Oh, Sansa Stark. You stupid, beautiful, stupid, idealistic, stupid girl. Listen, when the man you love corrects you for calling a broache a “pin” that is, as Charles Ramsey might say, “a dead giveaway. Deaaaaaad giveaway.” Also, this is Littlefinger channeling the ethos of Werner Herzog. We live in an amoral wilderness, and all that matters is survival. The climb equals survival, and as Littlefinger says, “The climb is all there is.” Ask any animal currently inhabiting the Serengeti Plain.
It’s a cold, cynical, dark and, dare I say it, accurate world view.

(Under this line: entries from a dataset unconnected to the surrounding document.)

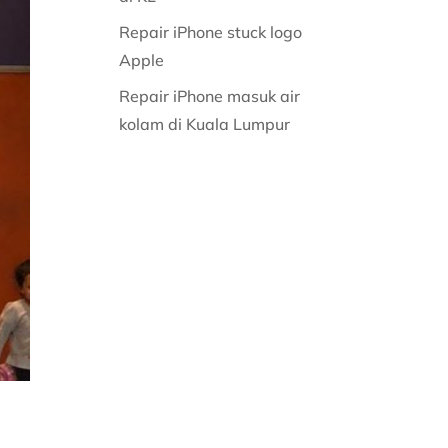
Repair iPhone stuck logo
Apple
Repair iPhone masuk air
kolam di Kuala Lumpur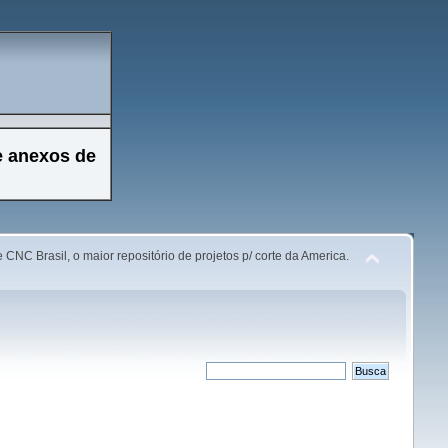
e anexos de
 CNC Brasil, o maior repositório de projetos p/ corte da America.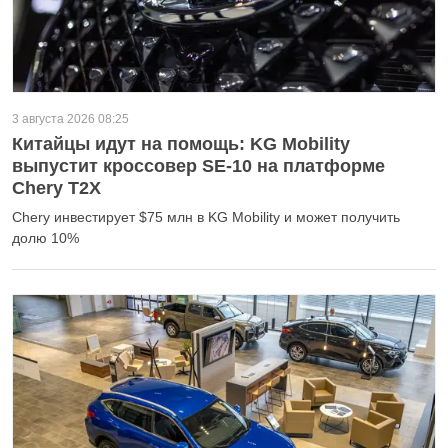
3 августа 2026 08:25
Китайцы идут на помощь: KG Mobility
выпустит кроссовер SE-10 на платформе
Chery T2X
Chery инвестирует $75 млн в KG Mobility и может получить
долю 10%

But, of course, the episode does not end there. We move immediately from Littlefinger’s metaphorical climb to Jon Snow’s quite literal and exhausting one up The Wall (minus Sherpas, we might add). And from a very unforgiving, amoral world to a wall-top vista that provides wonder and hope. Yes, Roberto Benignini, life is beautiful! And, look, there is love. And that final frame, of Jon Snow and his babe from the wrong side of the wall, Ygritte, with a gleaming sun and a sublime valley stretching out before them, well, if that ain’t Eden I don’t know what is. The first man — if not the “first of men” — and the first woman.
It’s Romeo and Juliet meets the Seven Kingdoms. Westeros Side Story.
Myths. Realities. Love. And Hope.
A perfect three minutes of television.